■ **Instruction**: Repeat each entry word for word. Leave any images out of the copy.

◆ ◆ ◆

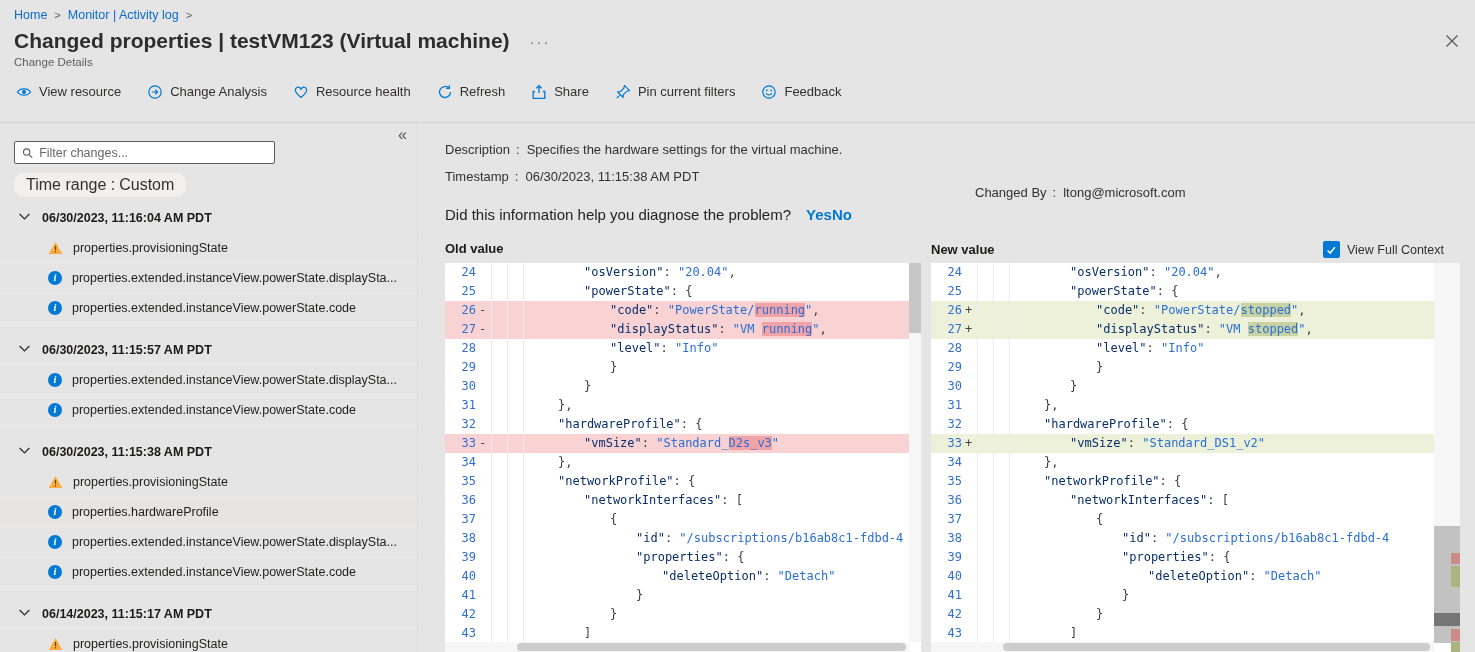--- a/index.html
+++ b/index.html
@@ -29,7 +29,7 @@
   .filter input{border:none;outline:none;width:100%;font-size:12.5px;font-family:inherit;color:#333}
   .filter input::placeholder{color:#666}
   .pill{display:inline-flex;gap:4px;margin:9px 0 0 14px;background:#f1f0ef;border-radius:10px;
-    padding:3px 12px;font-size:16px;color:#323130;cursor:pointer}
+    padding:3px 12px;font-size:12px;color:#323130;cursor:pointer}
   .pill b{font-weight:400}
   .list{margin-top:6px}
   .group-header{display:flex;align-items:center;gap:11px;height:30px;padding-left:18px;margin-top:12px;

◆ ◆ ◆

■ **Response area**:
--- a/index.html
+++ b/index.html
@@ -29,7 +29,7 @@
   .filter input{border:none;outline:none;width:100%;font-size:12.5px;font-family:inherit;color:#333}
   .filter input::placeholder{color:#666}
   .pill{display:inline-flex;gap:4px;margin:9px 0 0 14px;background:#f1f0ef;border-radius:10px;
-    padding:3px 12px;font-size:16px;color:#323130;cursor:pointer}
+    padding:3px 12px;font-size:12px;color:#323130;cursor:pointer}
   .pill b{font-weight:400}
   .list{margin-top:6px}
   .group-header{display:flex;align-items:center;gap:11px;height:30px;padding-left:18px;margin-top:12px;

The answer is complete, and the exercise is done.